Report every line of the rows that contains the string "Palette".

## EXERCISE MATERIALS
________________________

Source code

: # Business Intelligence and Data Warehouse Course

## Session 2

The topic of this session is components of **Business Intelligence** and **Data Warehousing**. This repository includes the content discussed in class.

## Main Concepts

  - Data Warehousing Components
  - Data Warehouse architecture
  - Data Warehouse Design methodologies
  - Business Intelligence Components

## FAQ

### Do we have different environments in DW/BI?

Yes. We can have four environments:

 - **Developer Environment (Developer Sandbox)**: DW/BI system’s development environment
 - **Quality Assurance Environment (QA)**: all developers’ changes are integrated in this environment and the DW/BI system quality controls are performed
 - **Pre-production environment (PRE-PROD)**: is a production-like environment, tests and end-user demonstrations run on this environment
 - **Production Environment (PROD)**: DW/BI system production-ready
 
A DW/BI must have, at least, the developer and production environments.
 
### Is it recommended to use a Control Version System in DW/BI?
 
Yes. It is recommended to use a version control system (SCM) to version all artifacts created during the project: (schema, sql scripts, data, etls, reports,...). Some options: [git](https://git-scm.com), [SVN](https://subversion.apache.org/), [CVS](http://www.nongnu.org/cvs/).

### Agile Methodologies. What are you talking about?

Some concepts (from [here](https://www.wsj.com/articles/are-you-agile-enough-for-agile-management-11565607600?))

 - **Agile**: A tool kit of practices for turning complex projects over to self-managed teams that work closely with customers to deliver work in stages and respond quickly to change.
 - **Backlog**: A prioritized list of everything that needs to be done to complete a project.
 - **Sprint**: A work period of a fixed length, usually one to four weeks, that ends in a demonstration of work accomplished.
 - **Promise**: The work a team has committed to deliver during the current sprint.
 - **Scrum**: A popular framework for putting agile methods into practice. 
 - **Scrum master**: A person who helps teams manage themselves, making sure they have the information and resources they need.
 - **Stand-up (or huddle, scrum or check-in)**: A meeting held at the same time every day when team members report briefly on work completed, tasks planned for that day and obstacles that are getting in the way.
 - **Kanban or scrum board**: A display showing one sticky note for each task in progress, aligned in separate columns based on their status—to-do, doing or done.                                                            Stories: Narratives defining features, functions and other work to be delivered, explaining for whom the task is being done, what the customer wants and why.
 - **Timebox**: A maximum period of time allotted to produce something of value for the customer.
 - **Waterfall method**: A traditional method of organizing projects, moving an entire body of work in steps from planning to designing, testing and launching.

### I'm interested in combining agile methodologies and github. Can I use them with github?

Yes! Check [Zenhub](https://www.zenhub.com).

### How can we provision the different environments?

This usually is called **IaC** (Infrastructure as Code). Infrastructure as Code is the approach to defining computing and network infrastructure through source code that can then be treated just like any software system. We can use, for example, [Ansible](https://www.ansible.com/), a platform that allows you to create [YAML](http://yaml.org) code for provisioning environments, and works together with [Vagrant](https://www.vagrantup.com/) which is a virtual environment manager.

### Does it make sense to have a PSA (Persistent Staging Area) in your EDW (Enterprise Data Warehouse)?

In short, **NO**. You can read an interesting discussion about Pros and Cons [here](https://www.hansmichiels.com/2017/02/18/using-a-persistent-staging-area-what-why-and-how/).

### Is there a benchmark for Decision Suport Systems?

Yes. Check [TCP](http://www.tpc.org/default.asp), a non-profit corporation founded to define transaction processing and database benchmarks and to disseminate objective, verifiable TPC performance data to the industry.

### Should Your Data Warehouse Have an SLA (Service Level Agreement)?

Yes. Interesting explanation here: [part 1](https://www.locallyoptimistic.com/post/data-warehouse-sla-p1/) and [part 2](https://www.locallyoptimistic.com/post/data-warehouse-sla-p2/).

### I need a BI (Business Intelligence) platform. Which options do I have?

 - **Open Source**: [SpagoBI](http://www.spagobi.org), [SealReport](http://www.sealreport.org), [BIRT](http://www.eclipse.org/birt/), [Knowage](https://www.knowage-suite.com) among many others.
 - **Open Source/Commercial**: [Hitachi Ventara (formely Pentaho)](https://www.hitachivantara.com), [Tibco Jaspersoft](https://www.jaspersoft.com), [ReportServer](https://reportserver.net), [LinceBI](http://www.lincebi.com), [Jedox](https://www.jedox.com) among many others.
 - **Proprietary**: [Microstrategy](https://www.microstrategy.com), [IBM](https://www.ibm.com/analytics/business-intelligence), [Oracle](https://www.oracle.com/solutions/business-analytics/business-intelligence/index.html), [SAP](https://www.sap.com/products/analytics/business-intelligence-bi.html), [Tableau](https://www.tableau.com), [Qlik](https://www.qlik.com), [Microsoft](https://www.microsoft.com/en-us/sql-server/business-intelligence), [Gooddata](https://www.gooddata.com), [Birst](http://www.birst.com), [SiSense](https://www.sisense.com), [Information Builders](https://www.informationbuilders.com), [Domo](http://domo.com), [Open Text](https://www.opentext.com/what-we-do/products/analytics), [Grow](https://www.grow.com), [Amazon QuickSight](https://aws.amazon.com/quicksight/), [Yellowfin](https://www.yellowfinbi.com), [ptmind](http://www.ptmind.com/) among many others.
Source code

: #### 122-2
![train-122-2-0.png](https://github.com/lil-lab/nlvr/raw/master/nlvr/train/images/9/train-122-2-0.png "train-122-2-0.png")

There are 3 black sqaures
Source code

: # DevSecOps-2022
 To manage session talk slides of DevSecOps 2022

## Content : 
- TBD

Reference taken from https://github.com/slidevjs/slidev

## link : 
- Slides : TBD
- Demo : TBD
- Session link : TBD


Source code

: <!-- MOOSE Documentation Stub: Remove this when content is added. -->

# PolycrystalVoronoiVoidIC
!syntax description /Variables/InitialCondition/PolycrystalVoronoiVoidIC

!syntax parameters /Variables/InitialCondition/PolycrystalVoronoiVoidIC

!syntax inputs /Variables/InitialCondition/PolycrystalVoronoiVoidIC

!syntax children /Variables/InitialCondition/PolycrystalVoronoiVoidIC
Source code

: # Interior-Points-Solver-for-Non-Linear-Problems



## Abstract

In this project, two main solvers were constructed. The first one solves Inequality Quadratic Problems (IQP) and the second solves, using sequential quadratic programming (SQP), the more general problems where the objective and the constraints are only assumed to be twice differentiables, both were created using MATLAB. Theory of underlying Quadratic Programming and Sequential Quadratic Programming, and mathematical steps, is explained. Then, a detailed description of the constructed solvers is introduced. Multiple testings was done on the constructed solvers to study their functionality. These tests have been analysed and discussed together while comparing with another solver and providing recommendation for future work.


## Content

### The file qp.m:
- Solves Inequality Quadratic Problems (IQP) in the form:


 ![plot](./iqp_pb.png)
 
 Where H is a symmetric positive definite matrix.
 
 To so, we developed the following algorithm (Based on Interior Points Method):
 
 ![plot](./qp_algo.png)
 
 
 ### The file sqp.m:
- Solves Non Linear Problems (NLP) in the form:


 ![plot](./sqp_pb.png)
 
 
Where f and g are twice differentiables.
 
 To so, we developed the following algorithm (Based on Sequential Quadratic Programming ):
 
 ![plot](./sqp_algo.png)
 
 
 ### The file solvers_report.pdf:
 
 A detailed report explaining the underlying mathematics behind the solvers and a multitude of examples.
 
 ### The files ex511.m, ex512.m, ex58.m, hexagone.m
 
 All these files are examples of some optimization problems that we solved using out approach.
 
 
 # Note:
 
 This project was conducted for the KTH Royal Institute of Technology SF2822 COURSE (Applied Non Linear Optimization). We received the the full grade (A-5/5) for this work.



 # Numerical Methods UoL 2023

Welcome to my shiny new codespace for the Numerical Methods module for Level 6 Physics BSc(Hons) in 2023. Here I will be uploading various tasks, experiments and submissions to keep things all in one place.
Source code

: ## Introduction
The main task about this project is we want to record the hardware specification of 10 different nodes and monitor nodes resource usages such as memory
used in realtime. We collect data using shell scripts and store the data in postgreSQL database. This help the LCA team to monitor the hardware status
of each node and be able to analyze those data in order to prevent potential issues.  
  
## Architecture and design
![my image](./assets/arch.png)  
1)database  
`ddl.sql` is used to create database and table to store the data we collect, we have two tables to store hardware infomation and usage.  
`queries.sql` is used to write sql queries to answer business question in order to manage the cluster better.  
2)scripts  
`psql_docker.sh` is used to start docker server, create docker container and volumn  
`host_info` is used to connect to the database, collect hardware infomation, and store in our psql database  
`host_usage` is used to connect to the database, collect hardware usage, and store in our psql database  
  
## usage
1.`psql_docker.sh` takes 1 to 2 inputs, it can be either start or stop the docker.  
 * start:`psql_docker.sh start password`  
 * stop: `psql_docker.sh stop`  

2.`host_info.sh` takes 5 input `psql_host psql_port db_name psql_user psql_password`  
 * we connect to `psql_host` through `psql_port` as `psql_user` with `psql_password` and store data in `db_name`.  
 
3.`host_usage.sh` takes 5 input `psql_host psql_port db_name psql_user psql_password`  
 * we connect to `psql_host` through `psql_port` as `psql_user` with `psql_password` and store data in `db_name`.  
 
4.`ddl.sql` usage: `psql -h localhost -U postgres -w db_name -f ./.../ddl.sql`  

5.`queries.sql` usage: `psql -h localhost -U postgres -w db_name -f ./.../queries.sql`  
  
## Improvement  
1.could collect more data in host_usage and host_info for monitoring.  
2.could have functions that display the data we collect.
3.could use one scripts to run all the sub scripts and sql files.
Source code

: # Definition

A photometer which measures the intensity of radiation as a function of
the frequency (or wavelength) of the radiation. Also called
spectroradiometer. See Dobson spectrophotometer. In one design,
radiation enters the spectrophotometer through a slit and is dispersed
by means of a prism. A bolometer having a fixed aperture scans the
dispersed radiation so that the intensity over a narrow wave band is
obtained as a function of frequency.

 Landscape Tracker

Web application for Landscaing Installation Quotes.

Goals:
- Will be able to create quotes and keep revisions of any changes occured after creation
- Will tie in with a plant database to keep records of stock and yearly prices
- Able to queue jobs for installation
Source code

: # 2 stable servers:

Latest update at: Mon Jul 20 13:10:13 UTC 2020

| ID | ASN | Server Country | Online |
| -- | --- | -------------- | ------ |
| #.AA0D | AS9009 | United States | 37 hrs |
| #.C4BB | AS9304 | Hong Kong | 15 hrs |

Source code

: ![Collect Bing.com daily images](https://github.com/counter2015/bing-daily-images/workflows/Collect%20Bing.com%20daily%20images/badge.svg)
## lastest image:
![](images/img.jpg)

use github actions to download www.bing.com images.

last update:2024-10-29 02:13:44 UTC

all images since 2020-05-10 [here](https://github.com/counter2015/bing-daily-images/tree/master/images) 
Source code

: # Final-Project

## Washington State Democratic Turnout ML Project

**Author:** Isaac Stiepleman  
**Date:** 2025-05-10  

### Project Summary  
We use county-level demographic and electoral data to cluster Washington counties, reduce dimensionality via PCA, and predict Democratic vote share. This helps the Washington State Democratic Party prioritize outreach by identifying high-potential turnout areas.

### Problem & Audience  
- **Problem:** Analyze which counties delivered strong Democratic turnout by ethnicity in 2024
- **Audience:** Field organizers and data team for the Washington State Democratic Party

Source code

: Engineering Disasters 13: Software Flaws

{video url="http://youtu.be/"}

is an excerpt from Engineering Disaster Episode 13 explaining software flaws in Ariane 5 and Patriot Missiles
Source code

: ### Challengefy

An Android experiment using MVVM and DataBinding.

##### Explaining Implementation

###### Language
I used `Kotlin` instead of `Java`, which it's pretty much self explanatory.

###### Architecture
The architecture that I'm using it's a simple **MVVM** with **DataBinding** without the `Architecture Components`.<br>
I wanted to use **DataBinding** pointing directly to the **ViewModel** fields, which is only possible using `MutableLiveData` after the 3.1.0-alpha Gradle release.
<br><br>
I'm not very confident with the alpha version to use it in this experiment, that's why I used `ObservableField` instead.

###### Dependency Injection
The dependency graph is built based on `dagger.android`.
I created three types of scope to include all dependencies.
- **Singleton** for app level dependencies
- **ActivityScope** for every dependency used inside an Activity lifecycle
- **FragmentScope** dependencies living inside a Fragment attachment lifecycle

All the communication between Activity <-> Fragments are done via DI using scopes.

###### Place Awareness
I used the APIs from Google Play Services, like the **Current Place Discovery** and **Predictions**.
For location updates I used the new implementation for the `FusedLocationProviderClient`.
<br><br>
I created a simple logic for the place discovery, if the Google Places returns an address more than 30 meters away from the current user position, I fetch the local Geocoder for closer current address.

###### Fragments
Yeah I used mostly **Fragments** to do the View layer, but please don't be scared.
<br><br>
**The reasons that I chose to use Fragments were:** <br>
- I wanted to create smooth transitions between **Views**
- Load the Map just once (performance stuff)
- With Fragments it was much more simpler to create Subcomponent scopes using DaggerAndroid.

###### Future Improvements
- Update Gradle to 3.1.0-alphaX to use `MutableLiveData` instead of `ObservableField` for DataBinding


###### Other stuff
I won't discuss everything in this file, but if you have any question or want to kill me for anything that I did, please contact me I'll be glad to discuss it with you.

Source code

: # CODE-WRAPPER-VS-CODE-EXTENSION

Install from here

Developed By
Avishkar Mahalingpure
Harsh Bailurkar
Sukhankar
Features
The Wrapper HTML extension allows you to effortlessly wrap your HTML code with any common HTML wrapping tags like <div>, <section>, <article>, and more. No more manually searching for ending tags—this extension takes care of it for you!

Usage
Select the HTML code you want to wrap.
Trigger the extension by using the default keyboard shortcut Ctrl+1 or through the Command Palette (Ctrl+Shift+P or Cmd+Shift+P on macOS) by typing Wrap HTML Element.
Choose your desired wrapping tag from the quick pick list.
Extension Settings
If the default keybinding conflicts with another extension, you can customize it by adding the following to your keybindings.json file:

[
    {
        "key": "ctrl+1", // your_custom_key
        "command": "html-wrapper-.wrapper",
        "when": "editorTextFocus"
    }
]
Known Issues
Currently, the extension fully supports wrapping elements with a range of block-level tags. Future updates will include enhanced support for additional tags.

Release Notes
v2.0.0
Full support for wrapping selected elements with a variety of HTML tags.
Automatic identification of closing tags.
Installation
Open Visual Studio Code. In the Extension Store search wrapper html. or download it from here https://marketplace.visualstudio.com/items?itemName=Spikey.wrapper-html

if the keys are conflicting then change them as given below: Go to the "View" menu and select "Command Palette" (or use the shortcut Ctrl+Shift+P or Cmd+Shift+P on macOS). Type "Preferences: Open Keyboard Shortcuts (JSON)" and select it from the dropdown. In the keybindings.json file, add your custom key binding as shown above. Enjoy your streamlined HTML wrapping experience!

________________________

## SOLUTION TO THIS PROBLEM
Trigger the extension by using the default keyboard shortcut Ctrl+1 or through the Command Palette (Ctrl+Shift+P or Cmd+Shift+P on macOS) by typing Wrap HTML Element.
if the keys are conflicting then change them as given below: Go to the "View" menu and select "Command Palette" (or use the shortcut Ctrl+Shift+P or Cmd+Shift+P on macOS). Type "Preferences: Open Keyboard Shortcuts (JSON)" and select it from the dropdown. In the keybindings.json file, add your custom key binding as shown above. Enjoy your streamlined HTML wrapping experience!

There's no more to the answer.